Zugleich aber bestanden Deutschlands Reparationsschulden fort; sie wurden in den ausgehenden 1920er Jahren ausschließlich auf Kredit bezahlt. Im Ergebnis türmte sich bedenklich rasch eine Schuldenpyramide auf, die im Jahr 1929 etwa 80 Prozent des Sozialprodukts ausmachte. Weil alle Schulden in Fremdwährung zu begleichen waren, setzte allein der Zinsendienst einen Ausfuhrüberschuss in Höhe von etwa fünf Prozent der jährlichen Wirtschaftsleistung voraus, der aber nicht vorhanden war. Den Reparationsgläubigern blieb dieses Spiel nicht verborgen. Der Young-Plan von 1930 sah die faktische Abschaffung der Schutzbestimmungen für die Währung vor. Nun war es Deutschland selbst überlassen, die nötigen Devisen für Schuldendienst und Reparationszahlungen zu beschaffen; ausländische Gläubiger von kommerziellen Krediten konnten sich nicht mehr darauf verlassen, ihre Ansprüche vor denen der Reparationsgläubiger befriedigt zu sehen. Außer der Young-Anleihe, die den Devisenbedarf für 1930 knapp abdeckte, war angesichts der drohenden deutschen Überschuldung an weitere Auslandskredite nicht mehr zu denken. Am Vorabend der Weltwirtschaftskrise stand Deutschland damit vor einer auswärtigen Schuldenkrise lateinamerikanischen Zuschnitts. Diese Krise entfaltete sich mit voller Wucht im Jahresverlauf 1931, als Deutschlands Versuch unter Kanzler Heinrich Brüning, mit einer Deflations- und strengen Sparpolitik Außenhandelsüberschüsse zu erzwingen, nicht zu ausreichenden Deviseneinnahmen führte. Ein Aussetzen der deutschen Reparationsverpflichtungen auf amerikanische Initiative hin konnte eine allgemeine deutsche Währungs- und Bankenkrise nicht mehr verhindern. Im Juli 1931 wurden "Bankfeiertage" erlassen, zwei von fünf Berliner Großbanken (DANAT und Dresdner) nach Insolvenz zwangsfusioniert und das Geschäftsbankensystem unter Staatseinfluss gestellt. Erst nach 1933 ist es zu einer Reprivatisierung gekommen.

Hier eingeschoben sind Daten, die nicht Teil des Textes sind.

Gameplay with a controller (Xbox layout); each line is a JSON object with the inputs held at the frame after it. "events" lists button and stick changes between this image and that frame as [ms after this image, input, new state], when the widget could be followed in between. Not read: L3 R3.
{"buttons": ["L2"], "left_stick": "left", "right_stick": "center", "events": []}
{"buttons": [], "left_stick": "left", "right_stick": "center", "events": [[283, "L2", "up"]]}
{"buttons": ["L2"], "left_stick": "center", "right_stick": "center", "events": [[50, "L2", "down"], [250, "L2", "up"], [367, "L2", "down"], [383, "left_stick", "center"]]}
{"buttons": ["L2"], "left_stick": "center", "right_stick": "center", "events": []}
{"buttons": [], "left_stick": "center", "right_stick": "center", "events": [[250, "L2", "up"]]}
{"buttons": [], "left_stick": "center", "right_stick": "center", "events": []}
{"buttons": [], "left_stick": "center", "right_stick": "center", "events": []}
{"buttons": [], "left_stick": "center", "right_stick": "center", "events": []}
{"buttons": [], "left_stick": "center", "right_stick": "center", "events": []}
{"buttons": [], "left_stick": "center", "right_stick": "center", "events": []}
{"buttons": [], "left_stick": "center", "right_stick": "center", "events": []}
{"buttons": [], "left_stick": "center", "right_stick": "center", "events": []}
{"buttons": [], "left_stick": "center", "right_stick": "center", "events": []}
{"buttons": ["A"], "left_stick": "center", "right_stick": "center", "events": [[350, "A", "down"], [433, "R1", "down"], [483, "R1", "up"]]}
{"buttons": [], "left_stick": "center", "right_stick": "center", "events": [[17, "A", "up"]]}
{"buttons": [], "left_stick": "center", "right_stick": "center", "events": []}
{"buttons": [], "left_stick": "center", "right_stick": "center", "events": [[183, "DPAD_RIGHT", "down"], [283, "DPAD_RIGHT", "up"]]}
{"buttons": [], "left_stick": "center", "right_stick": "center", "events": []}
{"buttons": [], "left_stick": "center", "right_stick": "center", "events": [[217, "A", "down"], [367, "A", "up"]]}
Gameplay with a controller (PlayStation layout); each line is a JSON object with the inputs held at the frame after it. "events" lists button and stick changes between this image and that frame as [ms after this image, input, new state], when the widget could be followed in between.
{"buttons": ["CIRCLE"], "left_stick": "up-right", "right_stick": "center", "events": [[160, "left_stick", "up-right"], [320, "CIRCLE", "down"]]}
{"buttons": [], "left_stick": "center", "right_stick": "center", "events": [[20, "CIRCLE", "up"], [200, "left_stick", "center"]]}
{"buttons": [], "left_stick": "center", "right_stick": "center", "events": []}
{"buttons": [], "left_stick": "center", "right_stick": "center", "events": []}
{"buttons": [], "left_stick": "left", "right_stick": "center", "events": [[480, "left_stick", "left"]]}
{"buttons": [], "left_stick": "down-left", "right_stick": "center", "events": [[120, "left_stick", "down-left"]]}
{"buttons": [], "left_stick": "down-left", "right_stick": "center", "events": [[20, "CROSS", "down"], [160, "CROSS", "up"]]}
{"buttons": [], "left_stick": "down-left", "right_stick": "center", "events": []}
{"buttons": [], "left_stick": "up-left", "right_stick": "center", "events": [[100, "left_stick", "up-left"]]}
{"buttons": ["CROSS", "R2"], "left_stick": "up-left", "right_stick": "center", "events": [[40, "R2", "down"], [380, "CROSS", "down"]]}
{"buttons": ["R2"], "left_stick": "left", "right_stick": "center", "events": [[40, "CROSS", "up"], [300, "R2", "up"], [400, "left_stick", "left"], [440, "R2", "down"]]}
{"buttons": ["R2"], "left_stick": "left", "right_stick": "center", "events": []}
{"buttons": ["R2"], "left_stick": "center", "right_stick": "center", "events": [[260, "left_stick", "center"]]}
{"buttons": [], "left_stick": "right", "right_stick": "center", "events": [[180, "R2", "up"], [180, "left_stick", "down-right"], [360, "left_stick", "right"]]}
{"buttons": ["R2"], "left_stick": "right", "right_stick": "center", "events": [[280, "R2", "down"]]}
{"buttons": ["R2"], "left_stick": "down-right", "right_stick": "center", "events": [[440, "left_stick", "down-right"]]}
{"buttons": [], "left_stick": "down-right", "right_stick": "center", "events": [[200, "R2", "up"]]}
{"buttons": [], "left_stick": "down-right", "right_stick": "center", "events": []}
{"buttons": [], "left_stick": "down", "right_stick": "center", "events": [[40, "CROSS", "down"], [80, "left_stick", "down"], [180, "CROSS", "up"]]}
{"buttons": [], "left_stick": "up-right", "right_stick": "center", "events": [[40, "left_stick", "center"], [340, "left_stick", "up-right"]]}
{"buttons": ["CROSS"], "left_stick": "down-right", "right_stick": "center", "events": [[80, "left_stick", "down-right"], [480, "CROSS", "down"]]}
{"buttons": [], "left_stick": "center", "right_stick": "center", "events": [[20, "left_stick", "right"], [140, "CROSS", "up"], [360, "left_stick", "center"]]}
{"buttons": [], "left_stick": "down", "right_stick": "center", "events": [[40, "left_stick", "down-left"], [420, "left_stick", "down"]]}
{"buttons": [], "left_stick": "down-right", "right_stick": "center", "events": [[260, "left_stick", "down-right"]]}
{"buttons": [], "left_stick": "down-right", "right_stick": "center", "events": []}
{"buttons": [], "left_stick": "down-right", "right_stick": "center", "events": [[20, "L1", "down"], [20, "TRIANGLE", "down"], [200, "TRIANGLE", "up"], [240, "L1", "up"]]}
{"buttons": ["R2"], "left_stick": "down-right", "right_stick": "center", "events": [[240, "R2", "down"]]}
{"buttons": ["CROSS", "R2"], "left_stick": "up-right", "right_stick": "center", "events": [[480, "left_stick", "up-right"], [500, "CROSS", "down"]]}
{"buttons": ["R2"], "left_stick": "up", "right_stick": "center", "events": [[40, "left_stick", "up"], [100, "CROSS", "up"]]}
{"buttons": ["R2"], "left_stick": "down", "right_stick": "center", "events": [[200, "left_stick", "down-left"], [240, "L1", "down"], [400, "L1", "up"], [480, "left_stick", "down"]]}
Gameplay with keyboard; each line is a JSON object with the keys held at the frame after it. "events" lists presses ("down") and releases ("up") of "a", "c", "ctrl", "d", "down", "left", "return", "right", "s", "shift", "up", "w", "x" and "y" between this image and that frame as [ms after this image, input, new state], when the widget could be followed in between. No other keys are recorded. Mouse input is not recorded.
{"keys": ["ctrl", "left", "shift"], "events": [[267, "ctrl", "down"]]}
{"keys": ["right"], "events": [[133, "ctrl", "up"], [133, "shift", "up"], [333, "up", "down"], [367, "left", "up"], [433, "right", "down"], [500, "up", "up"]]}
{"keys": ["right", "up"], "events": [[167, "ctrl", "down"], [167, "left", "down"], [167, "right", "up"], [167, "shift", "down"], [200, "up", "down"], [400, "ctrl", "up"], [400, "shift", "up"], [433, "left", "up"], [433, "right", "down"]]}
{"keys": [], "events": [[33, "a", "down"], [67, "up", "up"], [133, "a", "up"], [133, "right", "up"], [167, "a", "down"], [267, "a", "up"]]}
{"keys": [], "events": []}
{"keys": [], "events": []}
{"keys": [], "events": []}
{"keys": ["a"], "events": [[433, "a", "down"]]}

Die Besonderheit der deutschen Bankenkrise von 1931 ist das Zusammentreffen einer auswärtigen Finanz- und Schuldenkrise mit den politischen Verstrickungen des Reparationskonflikts. Die Frage nach möglichen Rettungsversuchen durch weitere internationale Kredite ist unterschiedlich bewertet worden. Skepsis bleibt angebracht, da Deutschland strukturell im Ausland überschuldet war und nur die Modalitäten einer Schuldenstreichung Verhandlungsgegenstand sein konnten, nicht aber die Wiederaufnahme der deutschen Zahlungen. Zuletzt gelang es der deutschen Seite, die auswärtigen Verpflichtungen fast vollständig abzuschütteln, womit am Ende der Weltwirtschaftskrise ein Schuldenstand von etwa 20 Prozent des US-Sozialprodukts von 1929 ausradiert wurde. Relativ zur amerikanischen Wirtschaftsleistung schlägt allein dieses Kapitel der damaligen Finanzkrise stärker zu Buche als die gegenwärtige US-Hypothekenkrise.

Fußnoten

7.
Vgl. Milton Friedman/Anna Schwartz, A Monetary History of the United States 1867 - 1960, Princeton 1963.
8.
Einflussreich hierzu Ben Bernanke, Essays on the Great Depression, Princeton 2000.
9.
Zum Folgenden vgl. Harold James, Deutschland in der Weltwirtschaftskrise 1924 - 1936, Stuttgart 1988; Albrecht Ritschl, Deutschlands Krise und Konjunktur 1924 - 1934, Berlin 2002.